Half-heartedly I decided to play it along my wife’s way, not for any bloody spotless image’s sake, but I was a bit amused in the initial stage of my married life at that teetotaler I saw in the mirrors of my wife’s home.
“Uncle what is this?”
“Oh, that is a bottle of gin, Manu.”
“No, no, no. Not tin. Tin is a metal. We can put biscuits in a tin. This is gin. Gee. Ai. En.”
“Gin, gin, gin.” I repeated the word to memorize it as if there was exam the following day. “Uncle!”
“Yes, Manu,” he finished his drink, wiped his lips and sat back on his sofa to clear the doubts of his innocent son-in-law.
“Uncle, what is it made of?”
“Er..mm..Gin is a combination of…well,” he leaned forward reaching for the glass, “why don’t you go outside and play, Manu? Uncle is very busy today.”
Another day. “Uncle!“
“Uncle, why do you add water to it?”
“Oh, that,” he leaned back on his sofa, wiped his moustache, and switched on his Einstein. “Well, without water it is very harsh. Water cuts it down to a drinkable level.”
“Then why shouldn’t they bottle it with enough water so that you could drink it without adding water?” my eyes were wide as I asked it.
“Er…ehm…” He leaned forward reaching for his glass, “Uncle is very busy today. Why don’t you go inside and play?”
I did. I became a father. Years went by. Still my status did not change a bit from the Cerelac-drinking boy in the eyes of my father in law. One night I heard him whispering to his friend over phone: Can you believe it. He doesn’t know that difference between beer and whisky! Do such boys exist today!
Such boys do not exist, uncle, at least in your home. But how could I blurt out the truth, I had gone too far with my wife-inspired acts.

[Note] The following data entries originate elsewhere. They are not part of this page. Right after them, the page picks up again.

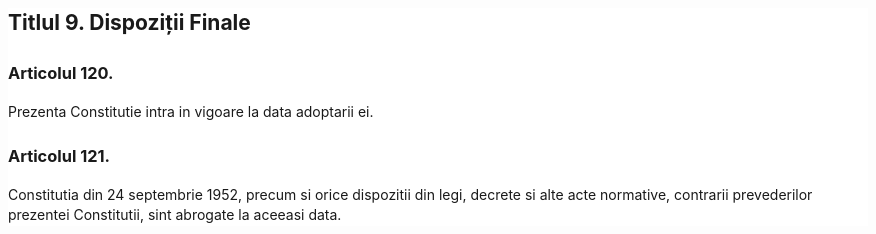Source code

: ## Titlul 9. Dispoziții Finale

### Articolul 120.

Prezenta Constitutie intra in vigoare la data adoptarii ei.

### Articolul 121.

Constitutia din 24 septembrie 1952, precum si orice dispozitii din legi, decrete si alte acte normative, contrarii prevederilor prezentei Constitutii, sint abrogate la aceeasi data.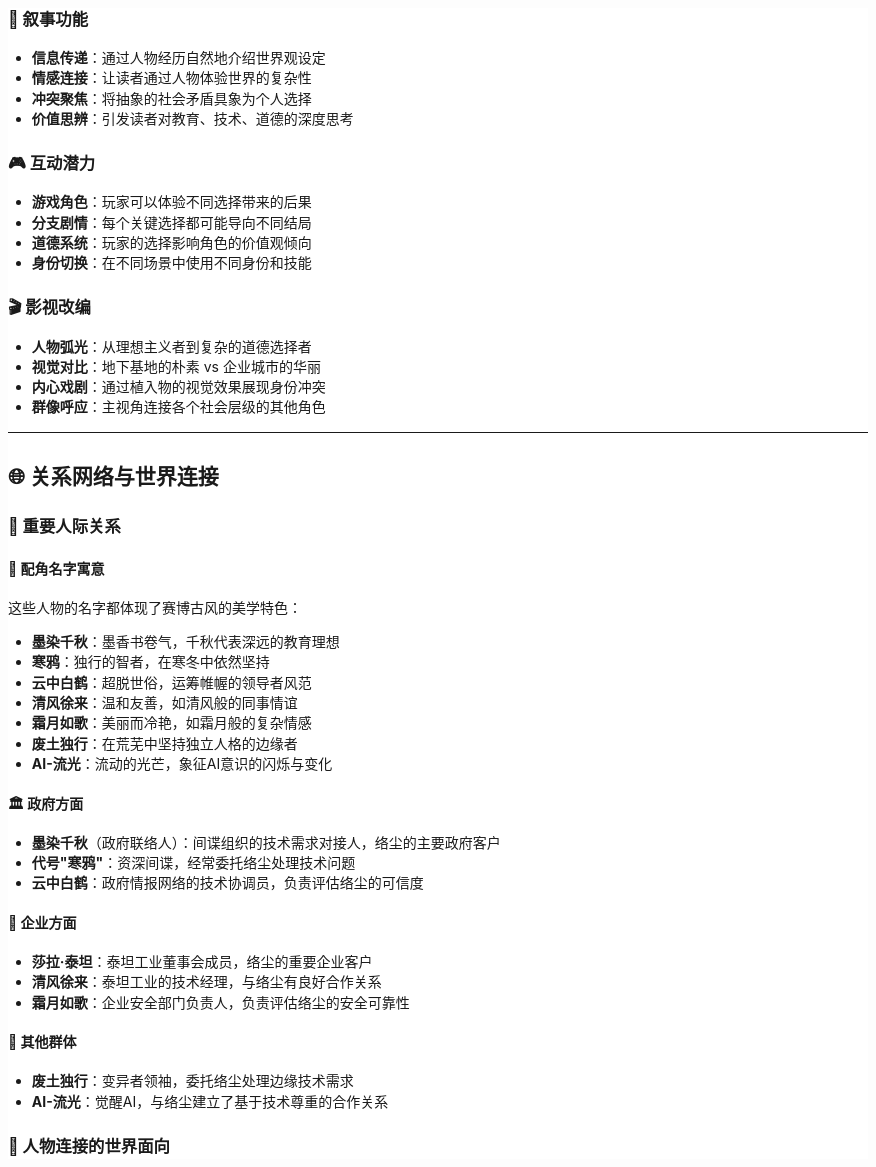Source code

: ### 📖 叙事功能
- **信息传递**：通过人物经历自然地介绍世界观设定
- **情感连接**：让读者通过人物体验世界的复杂性
- **冲突聚焦**：将抽象的社会矛盾具象为个人选择
- **价值思辨**：引发读者对教育、技术、道德的深度思考

### 🎮 互动潜力
- **游戏角色**：玩家可以体验不同选择带来的后果
- **分支剧情**：每个关键选择都可能导向不同结局
- **道德系统**：玩家的选择影响角色的价值观倾向
- **身份切换**：在不同场景中使用不同身份和技能

### 🎬 影视改编
- **人物弧光**：从理想主义者到复杂的道德选择者
- **视觉对比**：地下基地的朴素 vs 企业城市的华丽
- **内心戏剧**：通过植入物的视觉效果展现身份冲突
- **群像呼应**：主视角连接各个社会层级的其他角色

---

## 🌐 关系网络与世界连接

### 👥 重要人际关系

#### 🎋 配角名字寓意
这些人物的名字都体现了赛博古风的美学特色：
- **墨染千秋**：墨香书卷气，千秋代表深远的教育理想
- **寒鸦**：独行的智者，在寒冬中依然坚持
- **云中白鹤**：超脱世俗，运筹帷幄的领导者风范
- **清风徐来**：温和友善，如清风般的同事情谊
- **霜月如歌**：美丽而冷艳，如霜月般的复杂情感
- **废土独行**：在荒芜中坚持独立人格的边缘者
- **AI-流光**：流动的光芒，象征AI意识的闪烁与变化

#### 🏛️ 政府方面
- **墨染千秋**（政府联络人）：间谍组织的技术需求对接人，络尘的主要政府客户
- **代号"寒鸦"**：资深间谍，经常委托络尘处理技术问题
- **云中白鹤**：政府情报网络的技术协调员，负责评估络尘的可信度

#### 🏢 企业方面  
- **莎拉·泰坦**：泰坦工业董事会成员，络尘的重要企业客户
- **清风徐来**：泰坦工业的技术经理，与络尘有良好合作关系
- **霜月如歌**：企业安全部门负责人，负责评估络尘的安全可靠性

#### 🤖 其他群体
- **废土独行**：变异者领袖，委托络尘处理边缘技术需求
- **AI-流光**：觉醒AI，与络尘建立了基于技术尊重的合作关系

### 🔄 人物连接的世界面向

After many months I got tired with my performance. Sometimes my visit to my wife’s home would time perfectly with the yearly festival. I can stand anything but those apologies that precede and follow every drink. “I know you hate me for drinking this.”
Yes, uncle. I hate you for drinking it. ALONE.
Alas, what could I do! Neither does my wife let me blurt the truth out to you nor does my ego let me snatch that glass from your hand and declare our joint festival open.
Uncle, do you remember the day we went to your wife’s home? Well, that night you caught your brother-in-law offering me whisky.
*** **** *** ****
“MOHANAAA,” Babu uncle blasted in from nowhere. My hand once again went concrete.
“What did you just ask Manu?”
“You asked him whether he would drink. You know one thing? He hates people who drink. Only last evening he asked me whether he would get burned if raw whisky falls on his skin. He knows nothing about it. Let us not spoil him.”
“But Babu anna, I don’t understand it. He said yes, when I asked him whether he wanted some whisky, didn’t you?” He turned to me.
“I heard it ‘mixie’ uncle, not ‘whisky.’” I said innocently. “Our mixie is under repair. I thought you have a spare one.”
“You heard that!” My father in law asked. His brother in law apologized to me profusely.
Babu mama, if you are reading this (if some kind-hearted soul is now reading this story to you), realize that, our mixie was perfectly healthy those days.